No se oía el menor ruido excepto la voz de Mo, que despertaba a la vida letras y palabras.
Sólo uno de los presentes parecía inmune al embrujo. Con rostro inexpresivo y sus pálidos ojos fijos en Mo, Capricornio permanecía sentado, esperando el melodioso tintineo de las monedas, en cajas de madera húmeda pesadas por el oro y la plata.

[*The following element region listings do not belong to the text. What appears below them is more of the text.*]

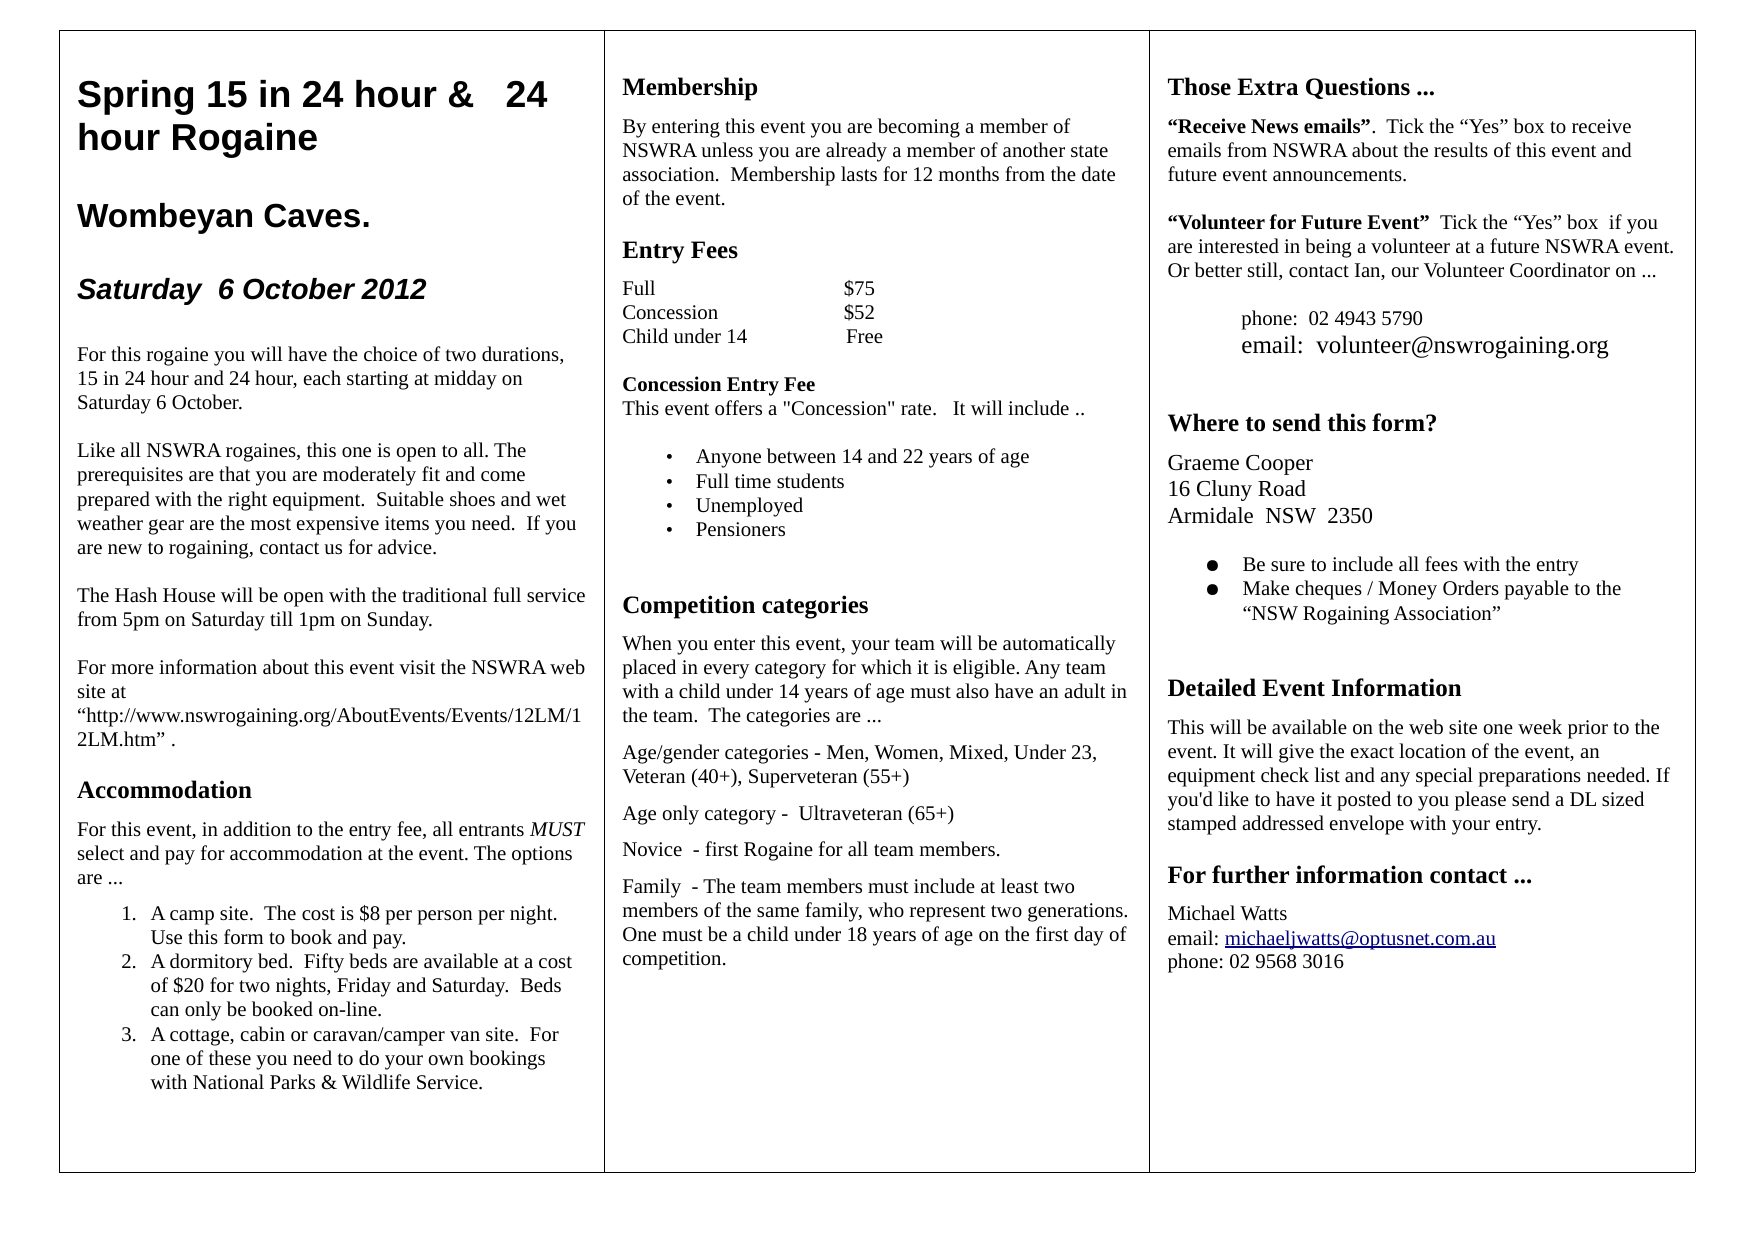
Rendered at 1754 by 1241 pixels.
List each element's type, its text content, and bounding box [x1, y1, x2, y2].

table_header Those Extra Questions ... “Receive News emails”. Tick the “Yes” box to receive emails from NSWRA about the results of this event and future event announcements. “Volunteer for Future Event” Tick the “Yes” box if you are interested in being a volunteer at a future NSWRA event. Or better still, contact Ian, our Volunteer Coordinator on ... phone: 02 4943 5790 email: volunteer@nswrogaining.org Where to send this form? Graeme Cooper 16 Cluny Road Armidale NSW 2350 Be sure to include all fees with the entry Make cheques / Money Orders payable to the “NSW Rogaining Association” Detailed Event Information This will be available on the web site one week prior to the event. It will give the exact location of the event, an equipment check list and any special preparations needed. If you'd like to have it posted to you please send a DL sized stamped addressed envelope with your entry. For further information contact ... Michael Watts email: michaeljwatts@optusnet.com.au phone: 02 9568 3016 [1150, 31, 1695, 1172]
table_header Spring 15 in 24 hour & 24 hour Rogaine Wombeyan Caves. Saturday 6 October 2012 For this rogaine you will have the choice of two durations, 15 in 24 hour and 24 hour, each starting at midday on Saturday 6 October. Like all NSWRA rogaines, this one is open to all. The prerequisites are that you are moderately fit and come prepared with the right equipment. Suitable shoes and wet weather gear are the most expensive items you need. If you are new to rogaining, contact us for advice. The Hash House will be open with the traditional full service from 5pm on Saturday till 1pm on Sunday. For more information about this event visit the NSWRA web site at “http://www.nswrogaining.org/AboutEvents/Events/12LM/12LM.htm” . Accommodation For this event, in addition to the entry fee, all entrants MUST select and pay for accommodation at the event. The options are ... A camp site. The cost is $8 per person per night. Use this form to book and pay. A dormitory bed. Fifty beds are available at a cost of $20 for two nights, Friday and Saturday. Beds can only be booked on-line. A cottage, cabin or caravan/camper van site. For one of these you need to do your own bookings with National Parks & Wildlife Service. [60, 31, 604, 1172]
table_header Membership By entering this event you are becoming a member of NSWRA unless you are already a member of another state association. Membership lasts for 12 months from the date of the event. Entry Fees Full $75 Concession $52 Child under 14 Free Concession Entry Fee This event offers a "Concession" rate. It will include .. Anyone between 14 and 22 years of age Full time students Unemployed Pensioners Competition categories When you enter this event, your team will be automatically placed in every category for which it is eligible. Any team with a child under 14 years of age must also have an adult in the team. The categories are ... Age/gender categories - Men, Women, Mixed, Under 23, Veteran (40+), Superveteran (55+) Age only category - Ultraveteran (65+) Novice - first Rogaine for all team members. Family - The team members must include at least two members of the same family, who represent two generations. One must be a child under 18 years of age on the first day of competition. [605, 31, 1149, 1172]
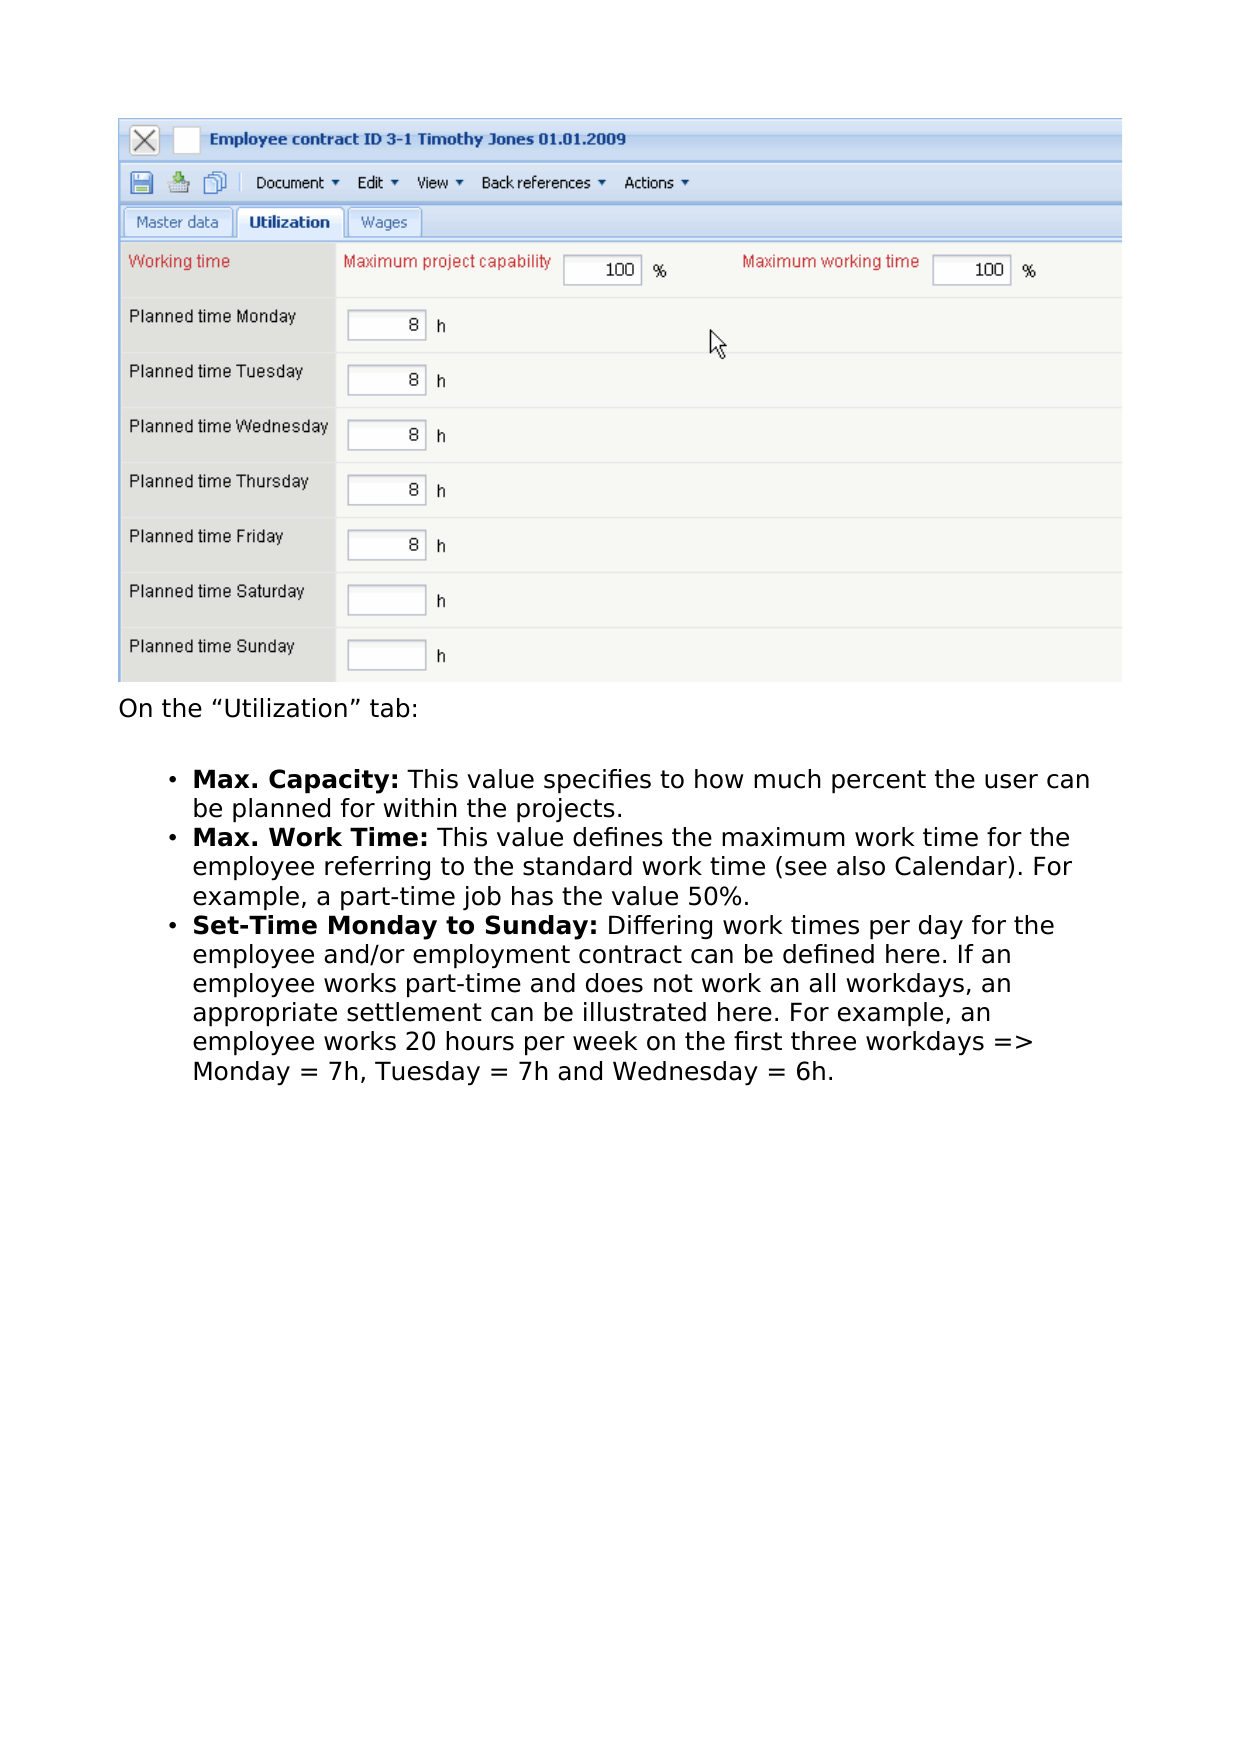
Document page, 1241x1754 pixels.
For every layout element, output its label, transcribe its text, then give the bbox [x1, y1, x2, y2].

No necesitó esperar mucho tiempo. Ocurrió mientras Mo leía lo que Jim Hawkins, un muchacho apenas mayor que Meggie, vio dentro de una cueva oscura cuando vivió sus terribles aventuras:
Monedas de oro inglesas, francesas, españolas, portuguesas, jorges, luises, doblones y dobles guineas, monedas y cequíes, con las efigies de todos los reyes de Europa de los últimos cien años, extraños ejemplares orientales con marcas que parecían briznas de cuerda o trocitos de telaraña, monedas redondas y cuadradas, y perforadas en el centro como para llevarlas colgadas del cuello…, creo que casi todas las variedades de moneda que existen en el mundo se encontraban representadas en aquella colección; y en cuanto a su número, estoy seguro de que eran tantas como las hojas del otoño, de modo que me dolía la espalda de estar agachado, y los dedos, de contarlas.